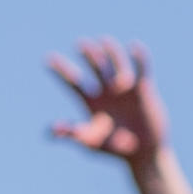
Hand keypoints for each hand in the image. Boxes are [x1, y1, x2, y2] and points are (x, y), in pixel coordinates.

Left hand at [46, 36, 171, 167]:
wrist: (143, 154)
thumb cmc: (114, 149)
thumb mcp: (91, 142)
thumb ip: (73, 133)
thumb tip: (52, 129)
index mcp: (91, 102)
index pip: (73, 83)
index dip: (61, 71)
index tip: (48, 58)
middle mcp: (106, 91)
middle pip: (95, 68)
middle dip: (88, 55)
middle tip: (80, 43)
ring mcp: (125, 89)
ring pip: (117, 65)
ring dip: (111, 53)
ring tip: (103, 40)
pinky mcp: (144, 90)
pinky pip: (142, 70)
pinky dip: (139, 59)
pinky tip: (134, 45)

----

EXERCISE INSTRUCTIONS:
Put each line of the listing above into the copy exactly, dropping the pictures.

WRITTEN RESPONSE:
Hand keypoints for each hand in the image. Boxes are [x1, y1, x2, y2] and points are (x, y), in pixel coordinates.

Left hand at [46, 36, 171, 167]:
wrist: (143, 154)
thumb cmc: (114, 149)
thumb mcp: (91, 142)
thumb ip: (73, 133)
thumb tip: (52, 129)
index mcp: (91, 102)
index pip: (73, 83)
index dip: (61, 71)
index tip: (48, 58)
middle mcp: (106, 91)
middle pip: (95, 68)
middle dip: (88, 55)
middle tip: (80, 43)
ring mcp: (125, 89)
ring pip: (117, 65)
ring dip: (111, 53)
ring tip: (103, 40)
pinky mcp: (144, 90)
pinky pip: (142, 70)
pinky dip: (139, 59)
pinky tip: (134, 45)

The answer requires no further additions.